##### MATERIAL TO PROCESS #####

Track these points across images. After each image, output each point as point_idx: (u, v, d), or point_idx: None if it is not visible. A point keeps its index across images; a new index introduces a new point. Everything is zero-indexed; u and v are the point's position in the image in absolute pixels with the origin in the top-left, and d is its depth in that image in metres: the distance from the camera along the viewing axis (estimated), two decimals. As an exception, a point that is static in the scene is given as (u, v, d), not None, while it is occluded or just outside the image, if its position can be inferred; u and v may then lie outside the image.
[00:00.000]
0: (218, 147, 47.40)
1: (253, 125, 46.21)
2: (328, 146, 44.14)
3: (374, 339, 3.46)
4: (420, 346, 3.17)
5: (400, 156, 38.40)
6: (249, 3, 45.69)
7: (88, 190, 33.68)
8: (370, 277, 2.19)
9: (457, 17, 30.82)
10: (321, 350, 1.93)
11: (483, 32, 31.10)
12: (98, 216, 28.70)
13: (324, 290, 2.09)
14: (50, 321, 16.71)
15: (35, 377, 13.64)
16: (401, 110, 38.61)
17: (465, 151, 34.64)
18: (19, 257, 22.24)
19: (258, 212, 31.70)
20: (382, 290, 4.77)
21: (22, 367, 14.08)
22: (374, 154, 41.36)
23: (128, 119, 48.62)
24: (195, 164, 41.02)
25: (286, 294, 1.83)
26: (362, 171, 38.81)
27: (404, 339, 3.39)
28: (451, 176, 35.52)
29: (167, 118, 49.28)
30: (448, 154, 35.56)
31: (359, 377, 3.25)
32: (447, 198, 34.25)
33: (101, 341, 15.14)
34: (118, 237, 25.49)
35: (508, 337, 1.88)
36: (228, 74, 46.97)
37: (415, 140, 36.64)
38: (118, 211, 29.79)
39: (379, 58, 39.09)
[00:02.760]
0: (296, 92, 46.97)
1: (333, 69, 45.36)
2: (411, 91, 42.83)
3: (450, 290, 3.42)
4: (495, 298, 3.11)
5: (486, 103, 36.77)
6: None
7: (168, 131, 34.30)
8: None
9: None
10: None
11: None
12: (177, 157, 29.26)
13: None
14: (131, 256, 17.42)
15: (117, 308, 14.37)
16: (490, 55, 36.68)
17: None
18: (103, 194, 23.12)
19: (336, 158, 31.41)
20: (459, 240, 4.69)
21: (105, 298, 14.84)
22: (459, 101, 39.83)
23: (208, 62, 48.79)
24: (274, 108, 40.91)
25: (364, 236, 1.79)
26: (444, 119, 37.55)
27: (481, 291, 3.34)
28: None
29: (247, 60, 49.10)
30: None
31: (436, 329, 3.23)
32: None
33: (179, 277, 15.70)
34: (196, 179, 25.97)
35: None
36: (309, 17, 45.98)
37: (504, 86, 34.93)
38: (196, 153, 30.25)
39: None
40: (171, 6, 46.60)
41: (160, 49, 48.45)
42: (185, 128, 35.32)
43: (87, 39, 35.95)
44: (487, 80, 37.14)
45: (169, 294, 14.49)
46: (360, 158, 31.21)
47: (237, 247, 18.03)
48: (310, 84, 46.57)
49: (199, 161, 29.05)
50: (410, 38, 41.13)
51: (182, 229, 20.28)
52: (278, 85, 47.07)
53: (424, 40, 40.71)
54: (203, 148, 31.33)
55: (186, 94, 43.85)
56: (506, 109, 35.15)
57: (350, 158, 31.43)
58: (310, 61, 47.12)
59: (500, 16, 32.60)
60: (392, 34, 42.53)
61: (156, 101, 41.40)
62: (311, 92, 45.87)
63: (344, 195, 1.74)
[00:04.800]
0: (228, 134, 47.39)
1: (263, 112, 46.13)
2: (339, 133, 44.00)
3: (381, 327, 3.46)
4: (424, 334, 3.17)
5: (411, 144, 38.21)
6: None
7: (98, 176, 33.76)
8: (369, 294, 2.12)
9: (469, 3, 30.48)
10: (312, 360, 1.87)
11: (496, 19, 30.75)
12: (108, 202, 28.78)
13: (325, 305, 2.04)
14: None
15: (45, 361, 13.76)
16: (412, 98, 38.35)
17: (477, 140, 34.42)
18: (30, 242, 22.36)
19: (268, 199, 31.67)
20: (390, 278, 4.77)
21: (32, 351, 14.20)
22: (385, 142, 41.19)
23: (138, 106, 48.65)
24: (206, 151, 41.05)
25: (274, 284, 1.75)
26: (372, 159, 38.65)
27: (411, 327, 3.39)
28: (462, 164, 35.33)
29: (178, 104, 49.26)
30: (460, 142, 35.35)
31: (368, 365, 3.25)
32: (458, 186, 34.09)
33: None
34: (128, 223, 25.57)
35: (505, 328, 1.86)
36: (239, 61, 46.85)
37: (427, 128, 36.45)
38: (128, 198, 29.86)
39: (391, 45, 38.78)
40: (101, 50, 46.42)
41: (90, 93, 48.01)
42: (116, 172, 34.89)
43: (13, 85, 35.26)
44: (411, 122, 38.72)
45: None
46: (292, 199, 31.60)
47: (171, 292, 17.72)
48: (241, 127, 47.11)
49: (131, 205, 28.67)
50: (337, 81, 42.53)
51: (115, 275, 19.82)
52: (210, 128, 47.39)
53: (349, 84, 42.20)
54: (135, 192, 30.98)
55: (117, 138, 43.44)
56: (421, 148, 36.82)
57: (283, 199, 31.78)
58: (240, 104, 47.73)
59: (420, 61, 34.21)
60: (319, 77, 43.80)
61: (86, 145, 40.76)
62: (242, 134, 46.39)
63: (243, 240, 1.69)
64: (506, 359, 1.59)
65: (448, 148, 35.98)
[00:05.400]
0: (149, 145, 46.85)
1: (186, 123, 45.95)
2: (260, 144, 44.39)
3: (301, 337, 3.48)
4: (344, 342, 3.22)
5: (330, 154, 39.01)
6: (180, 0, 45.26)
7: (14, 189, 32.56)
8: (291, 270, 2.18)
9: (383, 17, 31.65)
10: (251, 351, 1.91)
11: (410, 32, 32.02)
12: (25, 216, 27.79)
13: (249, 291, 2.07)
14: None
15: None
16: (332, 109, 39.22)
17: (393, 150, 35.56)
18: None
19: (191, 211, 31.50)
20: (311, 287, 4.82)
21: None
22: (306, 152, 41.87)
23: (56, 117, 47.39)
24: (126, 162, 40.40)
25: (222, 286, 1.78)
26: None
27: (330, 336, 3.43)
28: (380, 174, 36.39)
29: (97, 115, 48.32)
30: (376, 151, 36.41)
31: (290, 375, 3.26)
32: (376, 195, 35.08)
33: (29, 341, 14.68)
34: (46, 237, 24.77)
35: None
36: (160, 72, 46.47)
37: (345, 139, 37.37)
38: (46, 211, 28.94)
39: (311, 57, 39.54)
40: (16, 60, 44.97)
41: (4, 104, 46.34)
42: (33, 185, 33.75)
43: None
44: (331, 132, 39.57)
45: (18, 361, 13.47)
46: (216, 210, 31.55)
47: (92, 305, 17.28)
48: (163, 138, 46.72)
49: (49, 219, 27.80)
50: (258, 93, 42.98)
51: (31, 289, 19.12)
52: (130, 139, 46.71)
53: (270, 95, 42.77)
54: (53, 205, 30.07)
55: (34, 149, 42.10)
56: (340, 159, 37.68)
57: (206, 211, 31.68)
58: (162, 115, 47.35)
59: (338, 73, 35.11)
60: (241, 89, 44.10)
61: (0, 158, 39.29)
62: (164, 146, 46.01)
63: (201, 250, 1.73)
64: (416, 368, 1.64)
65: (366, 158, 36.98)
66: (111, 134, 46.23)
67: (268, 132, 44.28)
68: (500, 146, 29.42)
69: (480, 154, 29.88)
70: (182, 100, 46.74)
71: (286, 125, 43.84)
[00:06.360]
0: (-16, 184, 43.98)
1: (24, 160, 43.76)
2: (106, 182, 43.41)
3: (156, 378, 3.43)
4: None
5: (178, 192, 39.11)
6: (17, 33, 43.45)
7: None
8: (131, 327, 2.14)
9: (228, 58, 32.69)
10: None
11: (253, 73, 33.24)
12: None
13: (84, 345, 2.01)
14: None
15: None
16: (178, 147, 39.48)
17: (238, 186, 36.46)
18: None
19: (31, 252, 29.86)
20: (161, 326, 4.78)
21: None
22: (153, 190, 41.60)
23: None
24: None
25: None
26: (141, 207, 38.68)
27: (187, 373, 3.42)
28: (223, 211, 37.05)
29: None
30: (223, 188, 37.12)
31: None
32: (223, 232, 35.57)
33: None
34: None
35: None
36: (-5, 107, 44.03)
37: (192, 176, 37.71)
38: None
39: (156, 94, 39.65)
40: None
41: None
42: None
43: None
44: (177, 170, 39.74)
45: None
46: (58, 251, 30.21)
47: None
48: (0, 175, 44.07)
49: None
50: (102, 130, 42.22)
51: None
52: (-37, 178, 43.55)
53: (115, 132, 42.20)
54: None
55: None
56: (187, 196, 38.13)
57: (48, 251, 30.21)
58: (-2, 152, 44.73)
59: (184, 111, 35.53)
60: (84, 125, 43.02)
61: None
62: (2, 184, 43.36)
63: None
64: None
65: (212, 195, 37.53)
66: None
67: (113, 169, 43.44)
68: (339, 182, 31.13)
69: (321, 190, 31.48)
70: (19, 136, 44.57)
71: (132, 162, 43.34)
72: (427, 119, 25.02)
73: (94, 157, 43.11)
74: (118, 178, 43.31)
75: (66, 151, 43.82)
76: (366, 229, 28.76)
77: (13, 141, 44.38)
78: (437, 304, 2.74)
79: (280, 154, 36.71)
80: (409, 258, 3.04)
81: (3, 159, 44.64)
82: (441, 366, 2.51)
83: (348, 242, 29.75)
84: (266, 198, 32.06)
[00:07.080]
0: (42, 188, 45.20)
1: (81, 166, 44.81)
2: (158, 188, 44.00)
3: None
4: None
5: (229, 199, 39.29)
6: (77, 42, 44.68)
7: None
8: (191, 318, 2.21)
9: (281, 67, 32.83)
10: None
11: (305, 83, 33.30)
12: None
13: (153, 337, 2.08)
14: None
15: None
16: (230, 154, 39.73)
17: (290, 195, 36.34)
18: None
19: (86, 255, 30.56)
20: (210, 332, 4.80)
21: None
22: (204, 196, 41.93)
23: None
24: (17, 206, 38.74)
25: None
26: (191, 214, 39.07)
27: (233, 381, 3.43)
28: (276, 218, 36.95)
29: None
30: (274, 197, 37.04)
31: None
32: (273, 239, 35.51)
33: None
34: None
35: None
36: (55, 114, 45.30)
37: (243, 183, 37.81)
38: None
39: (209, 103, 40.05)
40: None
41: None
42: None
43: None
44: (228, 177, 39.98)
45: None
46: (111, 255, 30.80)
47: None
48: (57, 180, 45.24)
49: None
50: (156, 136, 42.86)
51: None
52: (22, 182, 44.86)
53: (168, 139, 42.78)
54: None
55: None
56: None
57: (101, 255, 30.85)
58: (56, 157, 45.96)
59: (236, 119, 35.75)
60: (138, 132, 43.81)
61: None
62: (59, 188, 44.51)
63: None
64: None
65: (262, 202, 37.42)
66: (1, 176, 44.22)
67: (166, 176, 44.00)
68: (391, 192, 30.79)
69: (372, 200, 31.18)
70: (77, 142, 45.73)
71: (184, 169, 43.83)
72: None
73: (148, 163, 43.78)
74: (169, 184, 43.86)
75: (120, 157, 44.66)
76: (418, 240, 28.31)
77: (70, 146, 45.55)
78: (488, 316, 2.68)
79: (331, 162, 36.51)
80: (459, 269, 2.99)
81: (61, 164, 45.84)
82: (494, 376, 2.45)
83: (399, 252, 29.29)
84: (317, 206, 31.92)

#####

Using the entries above, give back exactly the line containing "[00:02.760]", the line containing "53: (424, 40, 40.71)", and every line between them, and nothing else.

[00:02.760]
0: (296, 92, 46.97)
1: (333, 69, 45.36)
2: (411, 91, 42.83)
3: (450, 290, 3.42)
4: (495, 298, 3.11)
5: (486, 103, 36.77)
6: None
7: (168, 131, 34.30)
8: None
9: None
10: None
11: None
12: (177, 157, 29.26)
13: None
14: (131, 256, 17.42)
15: (117, 308, 14.37)
16: (490, 55, 36.68)
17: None
18: (103, 194, 23.12)
19: (336, 158, 31.41)
20: (459, 240, 4.69)
21: (105, 298, 14.84)
22: (459, 101, 39.83)
23: (208, 62, 48.79)
24: (274, 108, 40.91)
25: (364, 236, 1.79)
26: (444, 119, 37.55)
27: (481, 291, 3.34)
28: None
29: (247, 60, 49.10)
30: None
31: (436, 329, 3.23)
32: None
33: (179, 277, 15.70)
34: (196, 179, 25.97)
35: None
36: (309, 17, 45.98)
37: (504, 86, 34.93)
38: (196, 153, 30.25)
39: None
40: (171, 6, 46.60)
41: (160, 49, 48.45)
42: (185, 128, 35.32)
43: (87, 39, 35.95)
44: (487, 80, 37.14)
45: (169, 294, 14.49)
46: (360, 158, 31.21)
47: (237, 247, 18.03)
48: (310, 84, 46.57)
49: (199, 161, 29.05)
50: (410, 38, 41.13)
51: (182, 229, 20.28)
52: (278, 85, 47.07)
53: (424, 40, 40.71)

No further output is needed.